Between the second and the outermost pillars was a brick wall of which little remains today and four door ways. It is believed that the pillars and the brick wall supported a domical roof out of wood.
A short stone screen wall runs parallel to the brick wall and in line with the outermost circle of pillars. It is decorated with the post and rail design and based on a double lotus petal molding. The wall reminds us of the Buddhist railing pattern at sanchi.
The floor of the interior of the shrine and the terrace on which the vatadagaya stands is paved with flags of granite.
Medirigiriya is associated with the ancient Mandalagiri Vihara. The origins of the Mandalagiri vihara are not known. The earliest reference to it is found in the Mahawansa which records that Kaniththa Tissa (circa A.D. 164-192) caused an uposathaghara to be built at Mandalagiri vihara.
The vatadagaya apparently was begun by Aggabodhi IV (7th century). However bricks containing Brahmi letters of the most archaic pre Christian times incised as masons marks have been found from around the stupa in the centre of the vatadagaya.
As such it has been established that this stupa is one of the oldest Buddhist shrines in the island.
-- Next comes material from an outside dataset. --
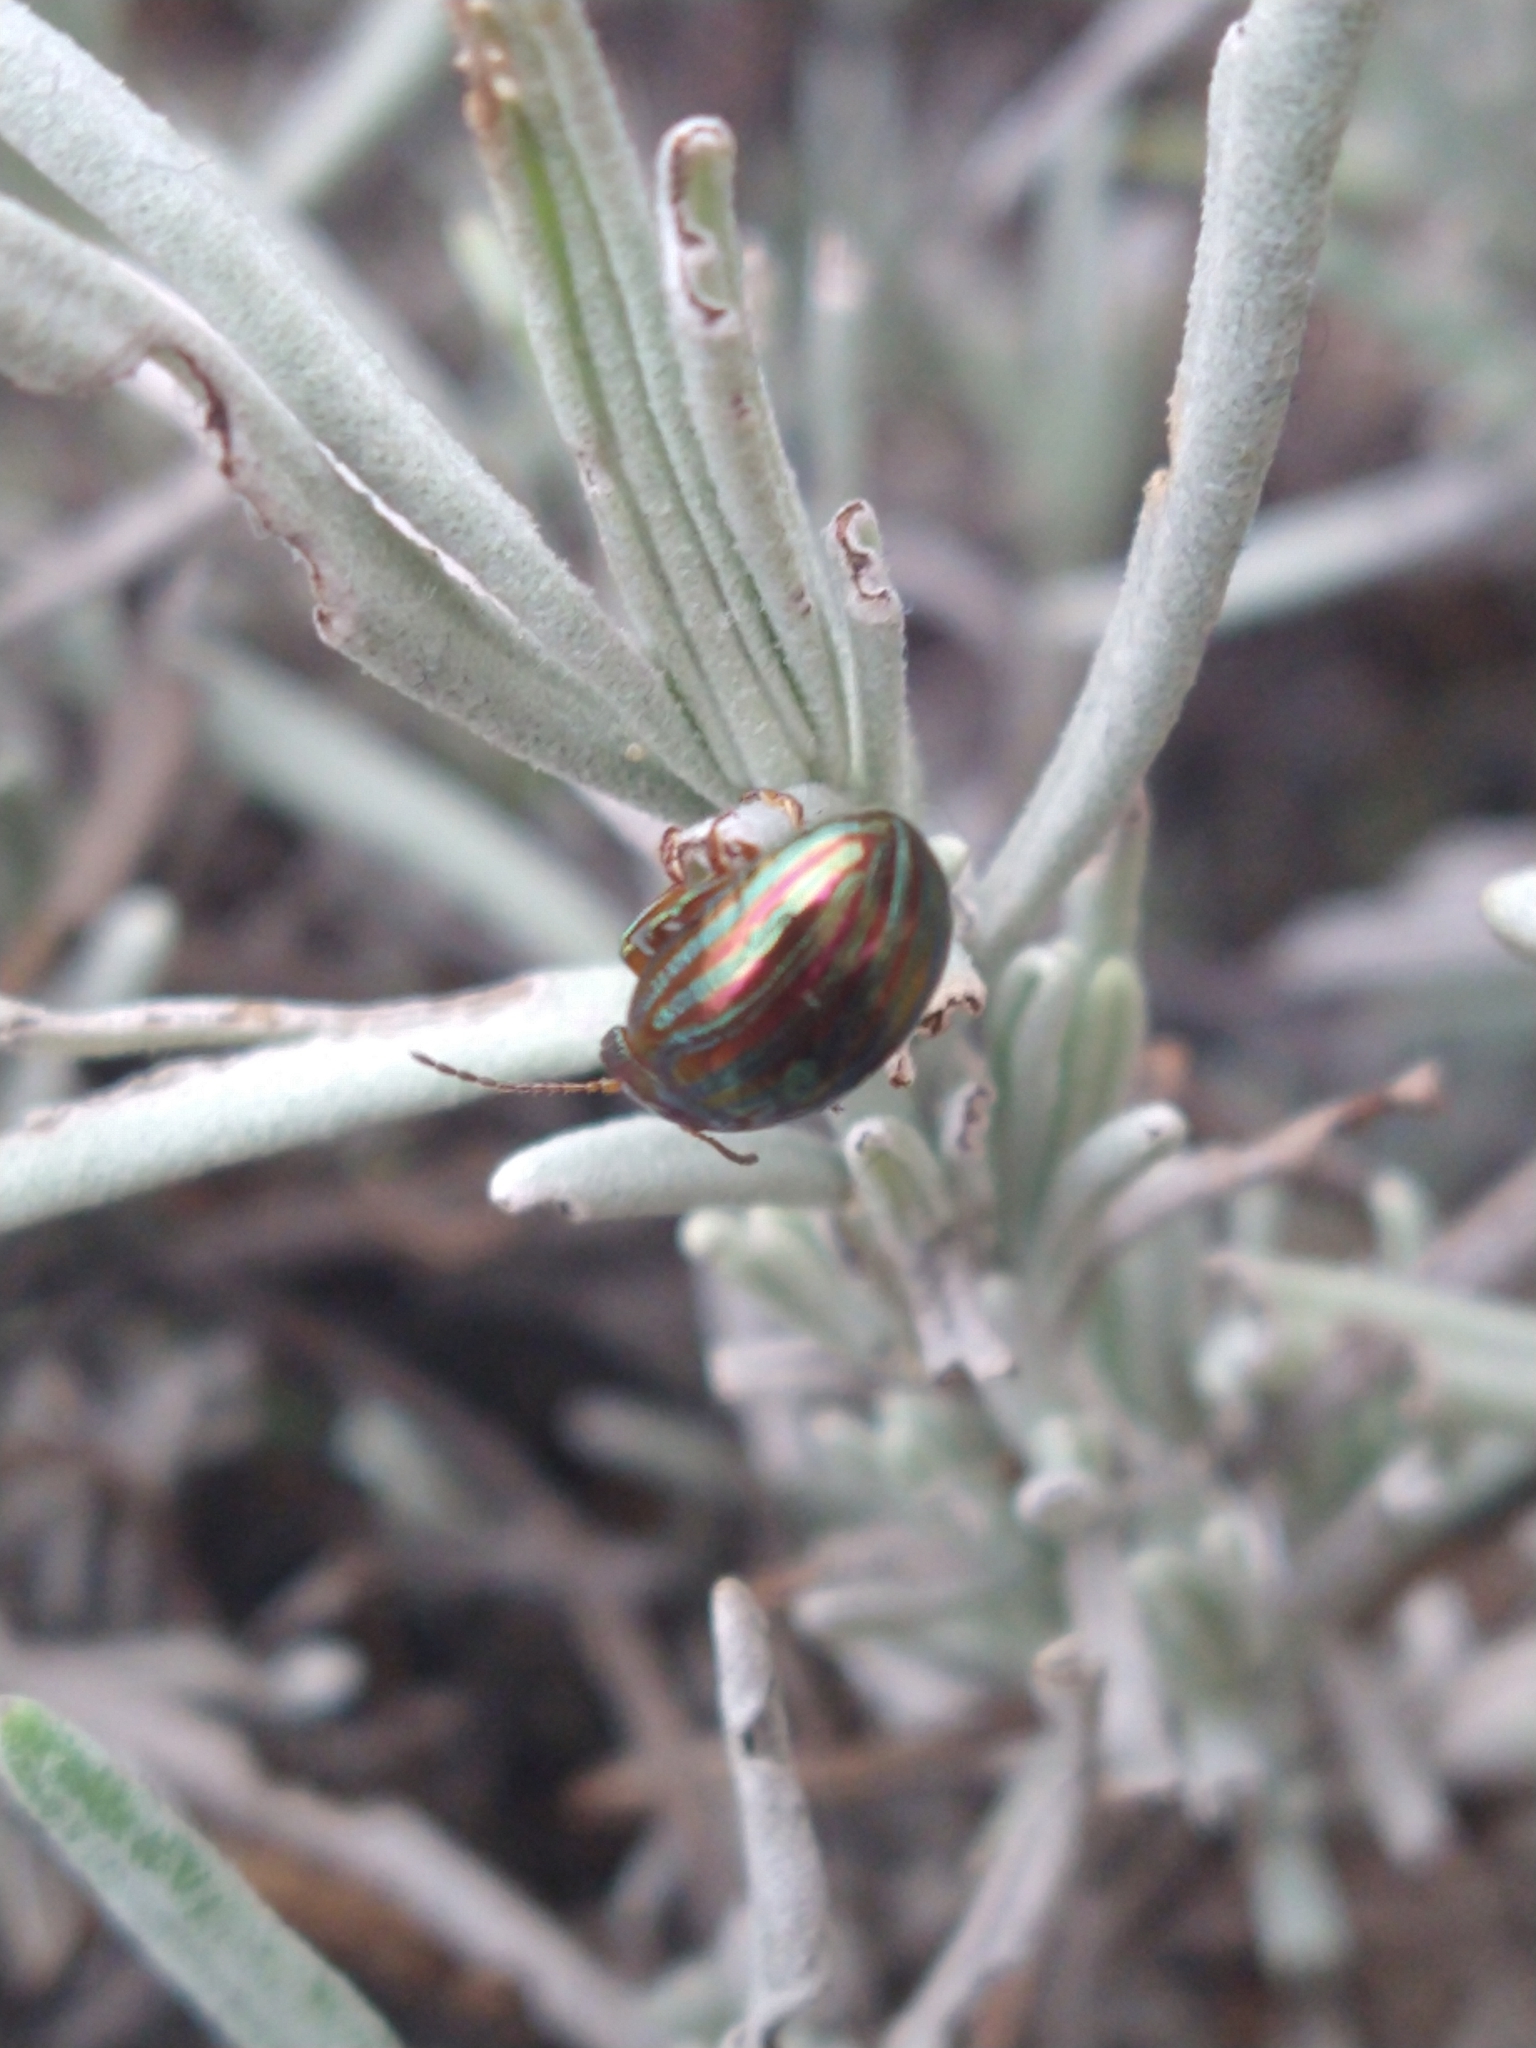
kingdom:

Medirigiriya’s other precious attractions
- The natural cave at the entrance to the site
- The main entrance flanked by ancient muragal or guard stones and a moon stone. The pond paved partly by large stone slabs which was used by the resident monks can be also seen here..
- The stupa opposite the vatadagaya said to be older than the vatadagaya building.
- The siripathula stone worshipped in the very early times.
- The shrine room of the Recumbent image of the Lord Buddha, is 57′ in length and 36’in breadth. The image which is now in ruins is believed to have been about 33′ in length. Two more shrine rooms are housed on either side of this building. A yantragala and several Buddha images and parts of images found at this site can be seen here. The yantragala is a square lime stone slab made into a receptacle divided into compartments, where various auspicious objects were originally deposited.
- The shrine room referred by the locals as the Pichcha mal viharaya consists of 5 of the most beautiful lime stone images of the Lord Buddha. The three standing images are breadth taking. The two seated images on either side are as inspiringly. The sadakadapahana, muragal and korawakgal flank the entrances here.
- One of the serene seated Buddha images
- One of the inscriptions found at this site
- The hospital built for the monks
- The behethoruwa or the medicinal trough.